張旭豐

Posted on Apr 18

Your LED Art Should Dance to the Music, Not Just Blink Randomly

#arduino #led #esp32

Via YouTube — ESP32 project demonstrating audio-reactive LED matrix

What FFT Actually Does for Your Installation

FFT stands for Fast Fourier Transform. It is a mathematical operation that takes a signal in the time domain (amplitude over time) and converts it into the frequency domain (how much of each frequency is present at that moment).

Your microphone captures a waveform. That waveform contains everything mixed together: bass, mids, highs, transients, silence. FFT separates it into bins. Each bin represents a frequency range. The amplitude of each bin tells you how loud that frequency band is right now.

For music visualization, you do not need to understand the math. You need to understand the output: an array of numbers, where index 0 is the lowest frequency (bass) and the last index is the highest frequency (treble).

Frequency bands example (8 bins for simplicity):
[ bass ] [ low-mid ] [ mid ] [ upper-mid ] [ presence ] [ brilliance ] [ air ] [ noise ]
   0         1          2         3             4            5            6        7

In practice, you do not use all 256 or 512 bins that a typical FFT library returns. You group them into ranges. Bass gets its own region. Mids get another. Highs get a third. Three to eight ranges is usually enough to make an installation feel musically intelligent.

The Hardware You Actually Need

ESP32 or ESP8266

ESP32 is the practical choice.
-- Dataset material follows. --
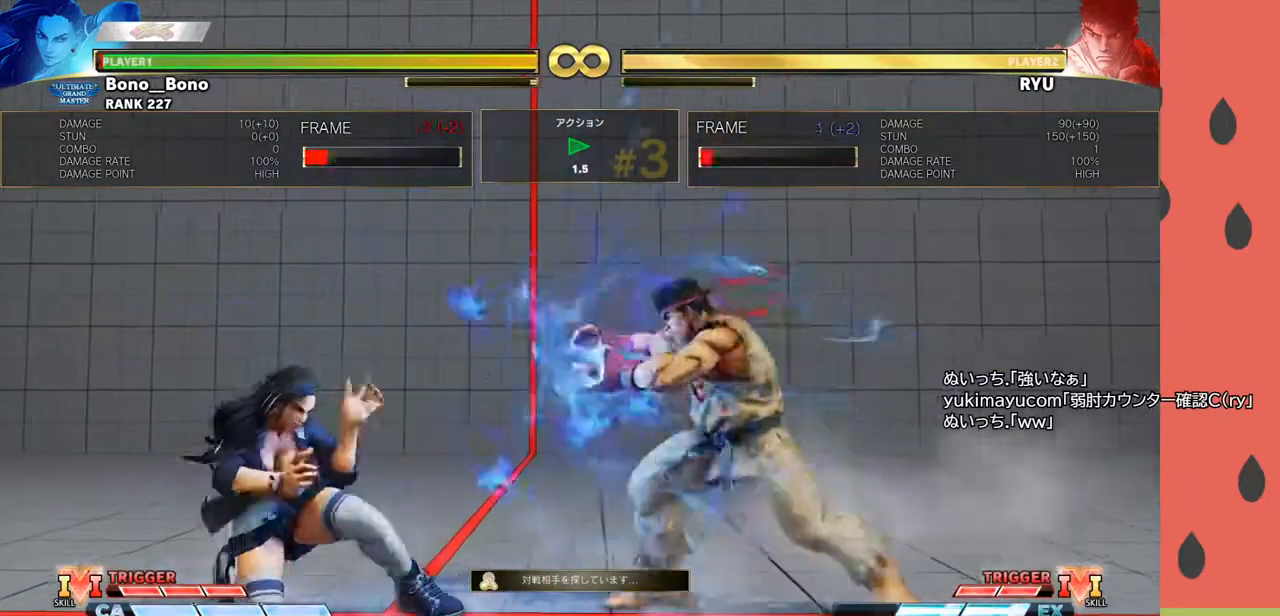
{"buttons": [], "left_stick": "down-left", "events": [[100, "left_stick", "right"], [267, "left_stick", "center"], [317, "left_stick", "left"], [417, "left_stick", "down-left"]]}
You need the RAM: most FFT libraries require a buffer of 512 to 1024 samples to get usable frequency resolution. ESP8266 has 50KB of RAM available to user code; ESP32 has 320KB. The difference matters when you are also driving APA102 LEDs or handling WiFi.

Microphone Module

The MAX9814 is the standard maker recommendation: automatic gain control, onboard preamp, 2.5V to 5V operation. It works, and it costs $5.

The INMP441 is better if you want clean audio without the automatic gain compression. It is an I2S microphone, which means it streams data directly into ESP32's I2S bus without CPU intervention. The tradeoff: you need an I2S-compatible board or adapter, and you need to configure the I2S peripheral correctly.

For a first project, start with MAX9814. For a permanent installation where audio quality matters, use INMP441.

Level Shifting (For APA102 / DotStar LEDs)

APA102 LEDs operate at 5V. ESP32 GPIO outputs are 3.3V. This works most of the time, but intermittent flickering appears in longer strips. Add a 74HC245 buffer between ESP32 and the LED data line if you see this.

For WS2812B (NeoPixel), the 3.3V signal from ESP32 is borderline. It usually works at short distances. Add a 74HC245 or a 1000μF capacitor across the power rails at the LED input if you have problems.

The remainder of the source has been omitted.